Active learning based annotation boosts the precision in cell detection and classification. (a) Weighted detection precision of all classes increases more rapidly with active learning (solid line) as compared to a random selection of cells (dashed) (b) Average precision for the rare class of dehydrated stomatocytes (S.D.), a rare subtype with high clinical relevance, increases sharply when active learning is used. We show the mean and standard deviation from 10 experiments, where we order the images to be newly annotated either randomly, or by sorting 50 randomly selected images according to their relevance score.

3.3 Evaluation

We evaluate our active learning annotation approach systematically by comparing its performance with a baseline method where the expert is asked to annotate randomly selected images. In Fig. 4a we show the object detection precision for all seven classes, weighted by the number of cells in each class:

$$\begin{aligned} \mathrm {Precision_{all}} = \frac{\sum _{k=1}^{K} N_k \times AP_k}{\sum _{k=1}^{K} N_k} \end{aligned}$$
(9)

where \(N_k\) is number of detected cells in class k. This value increases by \(5\%\) as we add 1000 newly annotated cells using active learning. In contrast, the performance boost with the same number of randomly annotated cells is slower and around only \(2\%\) for 1000 additionally annotated cells. The difference between the two methods is even more pronounced in the detection precision of blood cells of a rare class. The peculiar morphology of dehydrated stomatocytes and a potential over-representation has been linked to disease mutations [1]. Hence an accurate detection of this subtype is clinically highly important but impeded by the rareness of the cells. While dehydrated stomatocytes can be hardly captured by random annotation, our active learning annotation approach highlights cells that are predicted to belong to this rare class and prioritizes them for expert annotations.

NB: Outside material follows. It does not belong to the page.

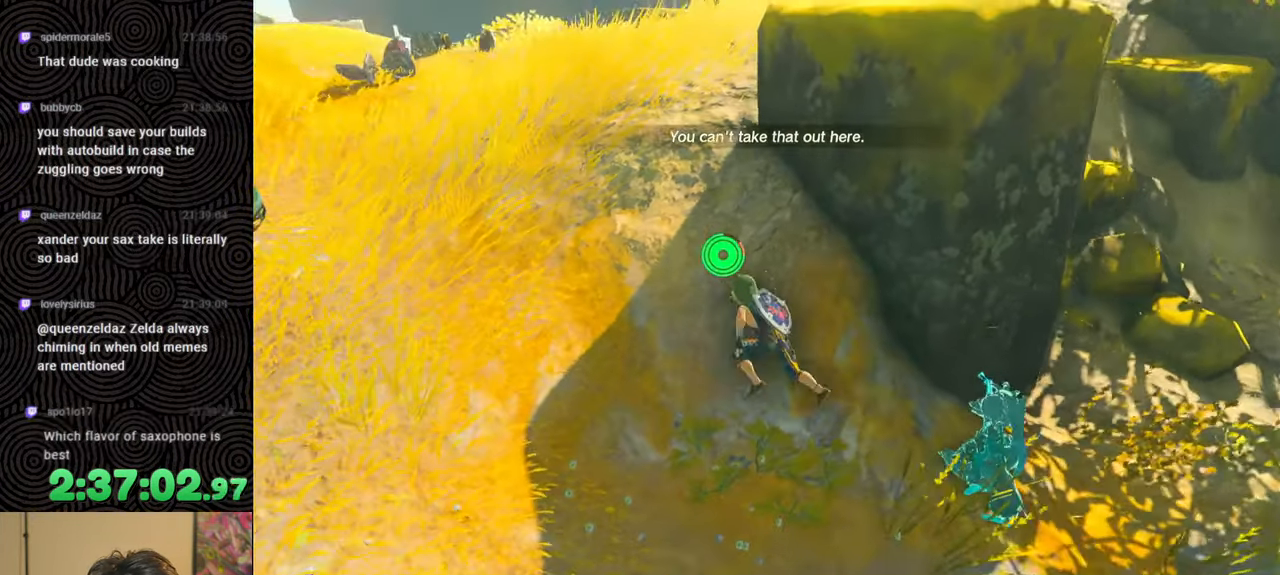
{"buttons": ["B"], "left_stick": "up-left", "right_stick": "down-left", "events": [[33, "right_stick", "center"], [433, "right_stick", "down"], [483, "right_stick", "down-left"]]}
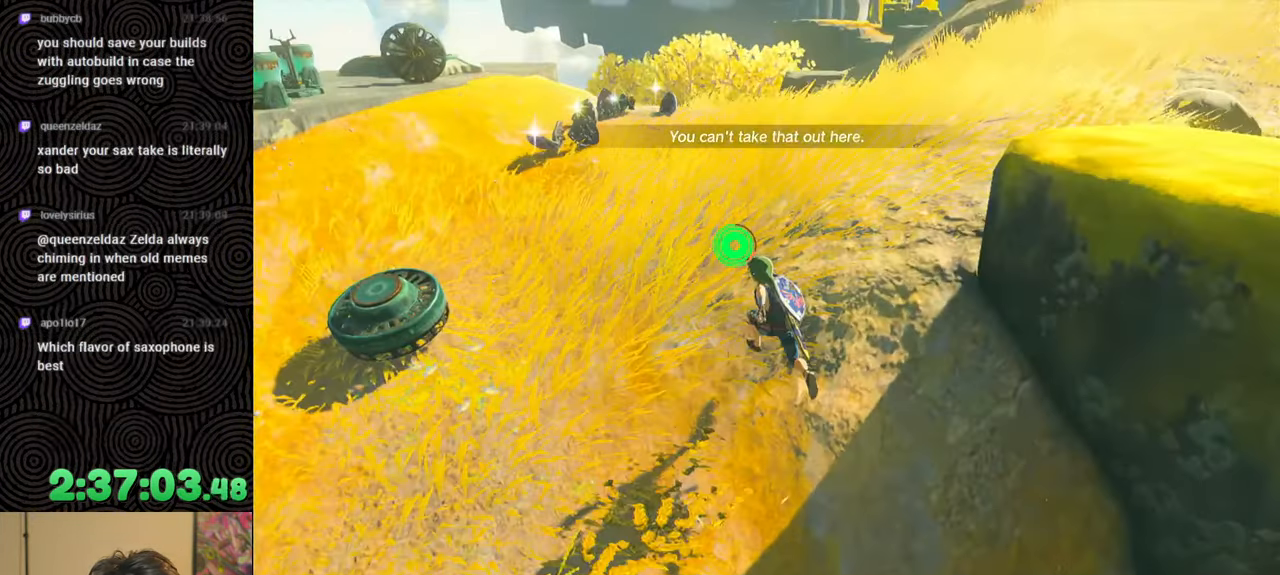
{"buttons": [], "left_stick": "up", "right_stick": "down-left", "events": [[333, "left_stick", "up"], [433, "B", "up"]]}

This leads to a fast increase of the average detection precision of this class from around \(15\%\) to around \(50\%\) for 1000 newly annotated cells (see Fig. 4b), while the average precision is unchanged in the random approach, where few if any dehydrated stomatocytes are annotated among the 1000 randomly selected new annotations.

4 Conclusion

Our original active learning annotation approach is able to speed up annotation and improve classification of red blood cell sub-types. This is an important task in diagnosis and prognosis of many blood diseases. Efficient annotation is urgently required for other biomedical data sets, and in particular for digital pathology applications. An extension of our framework into a software prototype will boost annotated data sets and open new avenues for computational pathology solutions.